この大阪屋さんの商売根性。商人の町として栄えた鹿沼宿らしいです。
大阪屋さんのような方がいる鹿沼を誇らしく思いました。
# by nabe_tk | 2007-06-22 21:19
ヒューマンスケール
まちのど真ん中を車が走るための広い道路が貫いています。もちろん、道が広くなれば車は走りやすいですね?
でもでも、よーく考えてみると不都合なこともあると思います。僕が一番思うのは、どこもかしこも同じような景色になったことで、自分のいる場所が分からなくなります。「アレレ、この信号?それとも次の信号?」という具合に。

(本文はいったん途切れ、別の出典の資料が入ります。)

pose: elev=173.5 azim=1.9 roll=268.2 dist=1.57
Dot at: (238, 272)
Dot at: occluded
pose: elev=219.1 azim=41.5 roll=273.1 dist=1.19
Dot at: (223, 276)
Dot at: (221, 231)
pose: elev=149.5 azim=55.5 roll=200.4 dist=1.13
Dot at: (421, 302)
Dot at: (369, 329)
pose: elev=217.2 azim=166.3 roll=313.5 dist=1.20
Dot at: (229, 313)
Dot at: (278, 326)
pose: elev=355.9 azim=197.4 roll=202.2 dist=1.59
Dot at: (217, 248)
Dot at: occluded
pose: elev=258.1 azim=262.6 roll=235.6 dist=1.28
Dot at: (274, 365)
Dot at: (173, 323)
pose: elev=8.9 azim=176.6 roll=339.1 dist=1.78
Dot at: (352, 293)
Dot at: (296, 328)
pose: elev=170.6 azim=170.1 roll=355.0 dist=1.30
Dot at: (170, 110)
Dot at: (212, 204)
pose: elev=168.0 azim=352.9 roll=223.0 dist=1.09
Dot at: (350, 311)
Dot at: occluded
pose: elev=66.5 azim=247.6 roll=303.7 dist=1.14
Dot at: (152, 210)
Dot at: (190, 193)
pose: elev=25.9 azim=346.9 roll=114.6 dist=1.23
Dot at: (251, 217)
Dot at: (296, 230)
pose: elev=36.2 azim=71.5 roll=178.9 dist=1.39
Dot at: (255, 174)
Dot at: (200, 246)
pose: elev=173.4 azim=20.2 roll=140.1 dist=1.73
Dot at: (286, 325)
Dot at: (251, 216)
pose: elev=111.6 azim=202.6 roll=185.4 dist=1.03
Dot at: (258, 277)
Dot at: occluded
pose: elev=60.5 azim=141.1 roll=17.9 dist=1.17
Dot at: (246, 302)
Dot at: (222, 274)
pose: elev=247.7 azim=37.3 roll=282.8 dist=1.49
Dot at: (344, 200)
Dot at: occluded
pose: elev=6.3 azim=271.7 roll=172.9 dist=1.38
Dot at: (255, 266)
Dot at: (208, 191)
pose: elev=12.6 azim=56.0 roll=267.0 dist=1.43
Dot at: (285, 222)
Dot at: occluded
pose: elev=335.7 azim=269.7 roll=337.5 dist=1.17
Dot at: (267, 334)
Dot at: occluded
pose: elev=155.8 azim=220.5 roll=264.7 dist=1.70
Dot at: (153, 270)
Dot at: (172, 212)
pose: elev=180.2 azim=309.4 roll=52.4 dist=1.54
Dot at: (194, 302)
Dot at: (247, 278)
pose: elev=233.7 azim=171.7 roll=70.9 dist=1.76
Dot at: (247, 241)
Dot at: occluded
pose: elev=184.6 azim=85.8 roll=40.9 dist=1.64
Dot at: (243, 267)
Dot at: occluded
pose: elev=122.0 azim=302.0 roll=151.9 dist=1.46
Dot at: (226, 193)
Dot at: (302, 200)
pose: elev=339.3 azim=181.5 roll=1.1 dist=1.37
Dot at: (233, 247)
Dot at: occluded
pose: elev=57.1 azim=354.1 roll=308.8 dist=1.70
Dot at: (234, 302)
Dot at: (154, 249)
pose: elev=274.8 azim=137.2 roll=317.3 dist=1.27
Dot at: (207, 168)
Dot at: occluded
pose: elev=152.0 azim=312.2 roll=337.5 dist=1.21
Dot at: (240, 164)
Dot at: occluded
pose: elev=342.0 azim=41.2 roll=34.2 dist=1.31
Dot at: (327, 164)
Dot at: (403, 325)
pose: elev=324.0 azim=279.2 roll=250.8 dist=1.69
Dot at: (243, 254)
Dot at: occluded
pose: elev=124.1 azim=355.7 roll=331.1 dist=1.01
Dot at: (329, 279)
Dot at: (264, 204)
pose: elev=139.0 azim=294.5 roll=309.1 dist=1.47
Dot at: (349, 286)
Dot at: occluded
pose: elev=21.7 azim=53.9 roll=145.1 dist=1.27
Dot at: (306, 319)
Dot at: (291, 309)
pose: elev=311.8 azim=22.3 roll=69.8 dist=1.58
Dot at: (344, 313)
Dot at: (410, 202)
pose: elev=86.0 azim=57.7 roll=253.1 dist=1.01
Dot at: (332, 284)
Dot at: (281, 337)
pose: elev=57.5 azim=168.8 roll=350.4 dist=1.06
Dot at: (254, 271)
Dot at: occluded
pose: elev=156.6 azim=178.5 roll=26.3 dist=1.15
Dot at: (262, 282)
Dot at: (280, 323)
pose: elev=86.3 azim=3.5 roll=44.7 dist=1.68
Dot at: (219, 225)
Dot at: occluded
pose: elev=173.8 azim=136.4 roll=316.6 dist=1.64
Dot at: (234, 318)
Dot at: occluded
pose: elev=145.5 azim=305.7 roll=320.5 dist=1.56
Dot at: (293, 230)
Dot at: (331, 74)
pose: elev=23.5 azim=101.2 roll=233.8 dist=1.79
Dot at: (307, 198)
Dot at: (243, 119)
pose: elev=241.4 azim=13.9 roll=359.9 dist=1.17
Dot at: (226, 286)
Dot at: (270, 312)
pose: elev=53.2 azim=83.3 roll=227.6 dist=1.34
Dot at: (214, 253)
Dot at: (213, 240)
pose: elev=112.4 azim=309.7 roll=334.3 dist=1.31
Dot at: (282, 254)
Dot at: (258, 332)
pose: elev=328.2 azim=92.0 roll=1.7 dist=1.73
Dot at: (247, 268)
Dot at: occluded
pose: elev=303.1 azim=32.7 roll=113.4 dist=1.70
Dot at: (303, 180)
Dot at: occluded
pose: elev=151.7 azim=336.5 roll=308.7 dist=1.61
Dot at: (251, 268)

皆さんも経験ありませんか?直線道路で、信号が短い間隔で先に続いていると、自分がいる交差点の信号とその先の信号を間違えること。僕はよくあります。
最近では、町の中が「車のためのデザイン」で溢れていると思います。何かと車が大きな顔をしています。なぜ、歩行者が歩道橋で道を渡らなきゃ行けないのでしょうか。なぜ、歩行者があんなに信号待ちをするのでしょうか。なぜ、歩行者が猛スピードで走る車に怯えなきゃいけないのでしょうか。
もちろん自動車は生活に欠かせないもの。交通機関の少ない地方ではなおさらのことです。しかし、人の歩くという行為は普遍的です。人は歩く。もっと、歩くためのデザインを考えてもいいと思います。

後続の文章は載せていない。